Pop is holding up as usual but he was disturbed greatly by Mom’s condition. He was so worried about her that it retarded his own progress. Now, however, he feels more assured because of his implicit confidence in Dr. Cuaca.
Rose is all prepared to take over my job. She is going to take advantage of the country to improve her own condition while out there. And Pop says he is damned glad to get rid of me!! The moment I get into N.Y. I will wire you the hour of my arrival in Wash.
Dave Levinson will start for N.Y. Saturday sometimes after dinner. So I don’t know exactly what time we will get into N.Y. Then, Pop wants me to visit Mrs. Toretsky because she is sick in bed and wants me to inform him about her. This visit will most likely take a couple of hours, so if my wire to you says a late arrival in Wash. you will know the reason.
Sweetheart, any delay no matter how short in getting near you is very annoying to say the least, but, under the circumstance, how can I refuse my Pop his request? If Mrs. Toretsky wasn’t ill I could call her on the phone and let it go at that.
You can bet your last car-token that I’ll hurry as soon as it is humanly possible. In all probability I’ll take a train for Wash. Saturday nite and arrive in Wash late the same night or very early Sunday morning. Under no circumstance however must you come to the depot. Wait home for me.
The rest of the family is OK and send their best regards. Dave likes that picture of you (the last one you sent me) so much that he took it away from me and is going to put it in his album.
For the umpteenth time I repeat that I am madly in love with you and I’m holding my breath until I get a glimpse of you.

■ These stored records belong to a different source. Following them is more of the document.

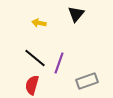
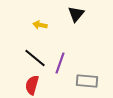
yellow arrow: moved 1 px right, 2 px down
purple line: moved 1 px right
gray rectangle: rotated 25 degrees clockwise
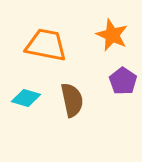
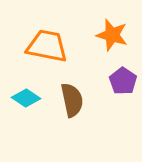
orange star: rotated 8 degrees counterclockwise
orange trapezoid: moved 1 px right, 1 px down
cyan diamond: rotated 16 degrees clockwise
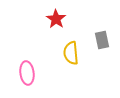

P.S. Regards to the family + comrades.
Editor’s Notes: He’s almost home to Thelma in Washington, D.C., just a couple of train rides and interruptions to get through. Mrs. Toretsky housed Izzy when he lived in NYC, trying to make it as a young musician. It will be an incredible feat to delay the reunion a couple of hours but Izzy is the saint of the elderly and ill.

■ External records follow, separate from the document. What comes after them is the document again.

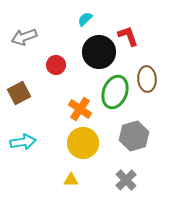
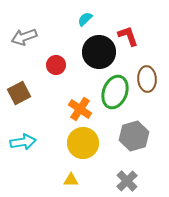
gray cross: moved 1 px right, 1 px down
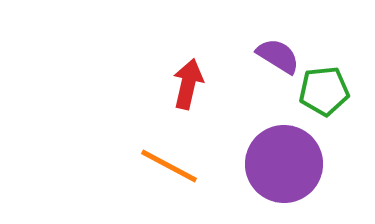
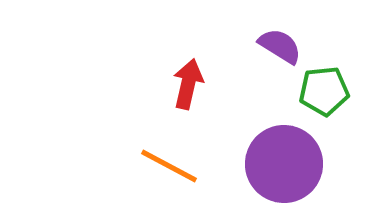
purple semicircle: moved 2 px right, 10 px up
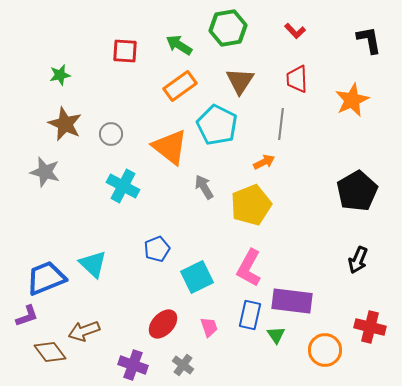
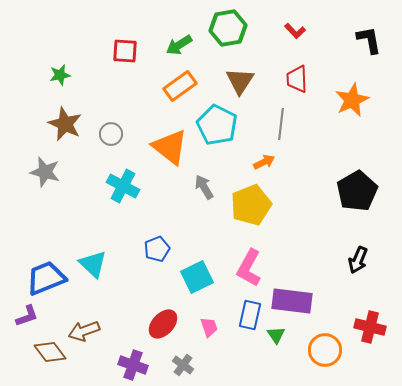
green arrow: rotated 64 degrees counterclockwise
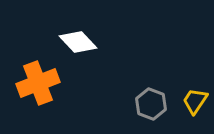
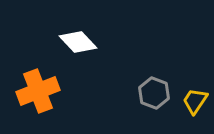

Boy oh boy did I butcher that doctor’s name. Dr. Mario Cuoco, originally from Italy, had a private practice in Troy and became president of the medical staff at Leonard Hospital in 1956. He passed away only 7 years later, in 1963. He was a well respected doctor by the Bickweats and many others. Leonard hospital is an abandoned site now, though several developers are interested it’s only currently occupied by urban explorers.
Etymology Corner: “car-token” – Though the NYC subway system didn’t use tokens until the 1950s, railroad lines were using them in place of tickets since the late 19th century.